Using the “l+” mulitparticle allows us to realize that the e+ and mu+ matrix element are the same and therefore to be faster.

Cheers,

olivier

> On Sep 25, 2016, at 17:52, Ramkrishna <email address hidden> wrote:
>
> New question #402265 on MadGraph5_aMC@NLO:
> https://answers.launchpad.net/mg5amcnlo/+question/402265
>
> Hi,
>
> I would like to ask if I generate the process:
>
> generate p p > w+ w- j j QED=4 QCD=0 NP=1, w+ > l+ vl, w- > j j
>
> where the W+ can decay to any of the three leptons.
>
> Now, If I generate this process into three steps,i.e.
>
> 1) generate p p > w+ w- j j QED=4 QCD=0 NP=1, w+ > e+ ve, w- > j j
>
> 2) generate p p > w+ w- j j QED=4 QCD=0 NP=1, w+ > mu+ vm, w- > j j
>
> 3) generate p p > w+ w- j j QED=4 QCD=0 NP=1, w+ > ta+ vt, w- > j j
>
>
> And add them together. Then, Is it same as the inclusive generated sample or we might loose some contribution from cross-section in this process?
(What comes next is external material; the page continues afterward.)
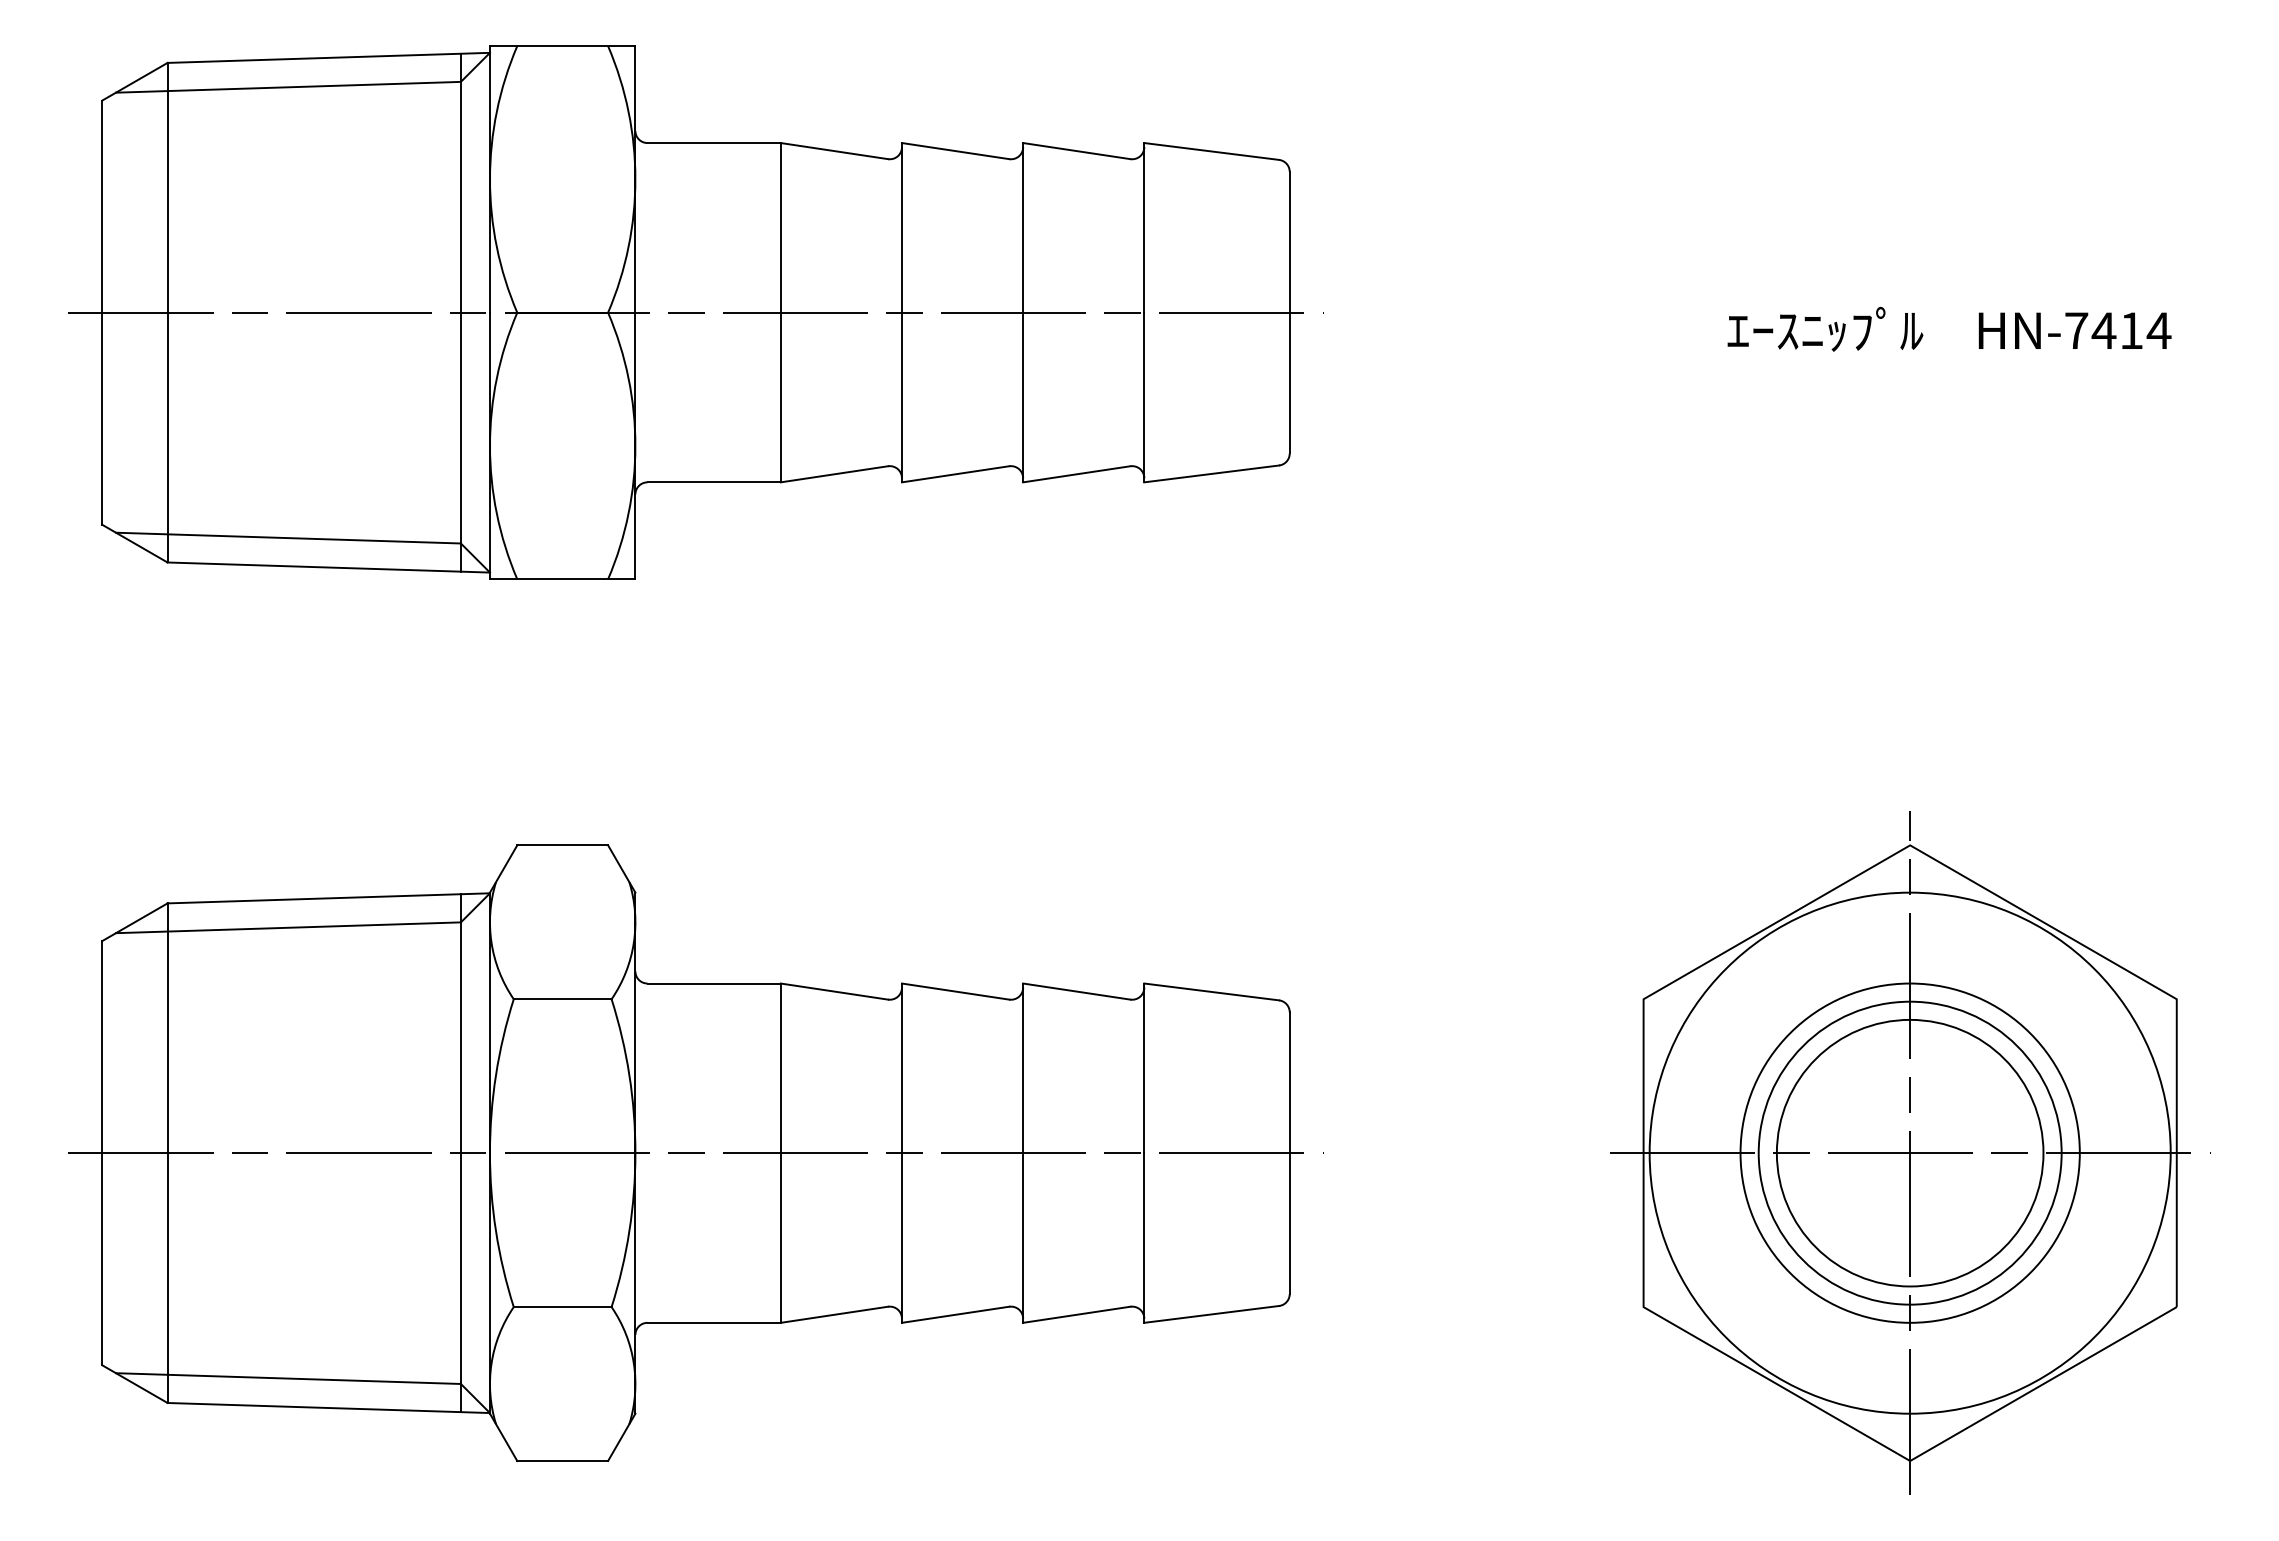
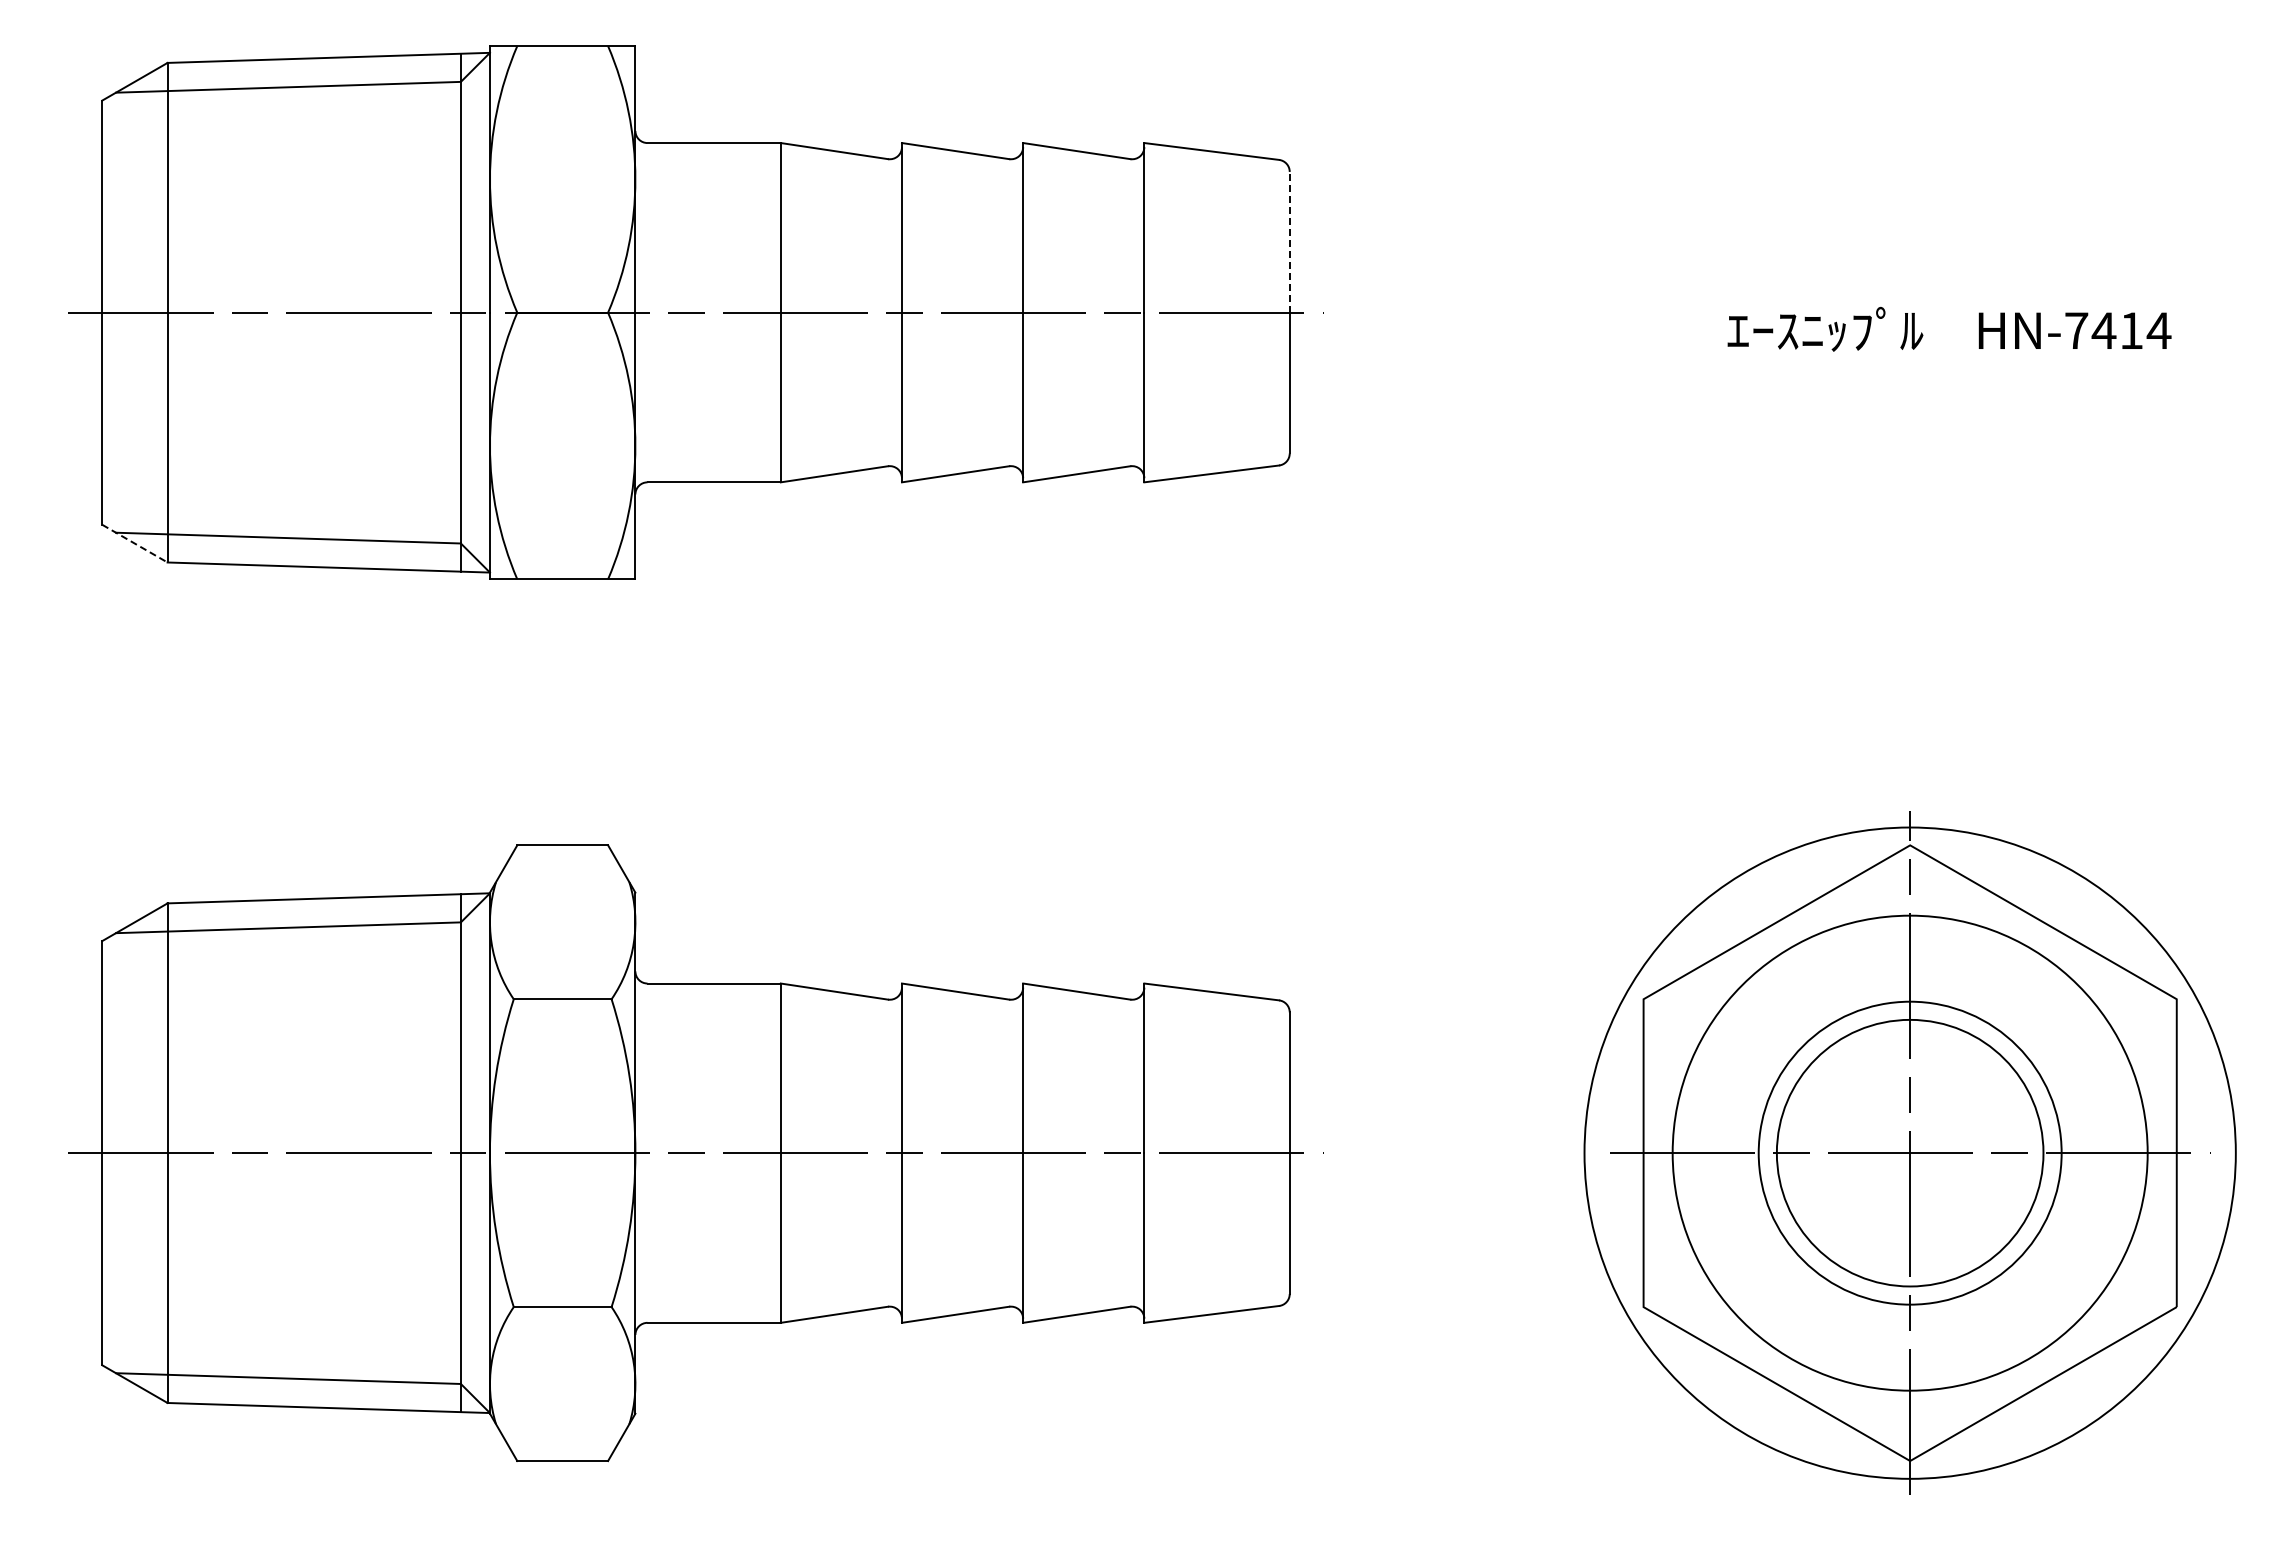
line at (1289, 241): solid -> dashed
line at (134, 543): solid -> dashed
circle at (1909, 1152) diameter: 339 px -> 475 px
circle at (1909, 1152) diameter: 521 px -> 651 px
If we loose some of contribution then what type of those contribution and is it significant contribution or not?
>
> with regards,
> Ram
>
> --
> You received this question notification because you are an answer
> contact for MadGraph5_aMC@NLO.

Revision history for this message
Ramkrishna (ramkrishna-sharma71) said : 		#2

Dear Olivier,

I defined l as

define l+ = e+ mu+ ta+
define l- = e- mu- ta-
define vl = ve vm vt
define vl~ = ve~ vm~ vt~

So, it will contain all three of them. So, As you said, If I use "l+" then it will be just faster no any change will be there from Physics point of view. Am I correct?

Revision history for this message
Best Olivier Mattelaer (olivier-mattelaer) said : 		#3

> So, it will contain all three of them. So, As you said, If I use "l+"
> then it will be just faster no any change will be there from Physics
> point of view. Am I correct?

yes

> On Sep 26, 2016, at 10:17, Ramkrishna <email address hidden> wrote:
>
> Question #402265 on MadGraph5_aMC@NLO changed:
> https://answers.launchpad.net/mg5amcnlo/+question/402265
>
> Status: Answered => Open
>
> Ramkrishna is still having a problem:
> Dear Olivier,
>
> I defined l as
>
> define l+ = e+ mu+ ta+
> define l- = e- mu- ta-
> define vl = ve vm vt
> define vl~ = ve~ vm~ vt~
>
> So, it will contain all three of them. So, As you said, If I use "l+"
> then it will be just faster no any change will be there from Physics
> point of view. Am I correct?
>
> --
> You received this question notification because you are an answer
> contact for MadGraph5_aMC@NLO.

Revision history for this message
Ramkrishna (ramkrishna-sharma71) said : 		#4

Thanks Olivier Mattelaer, that solved my question.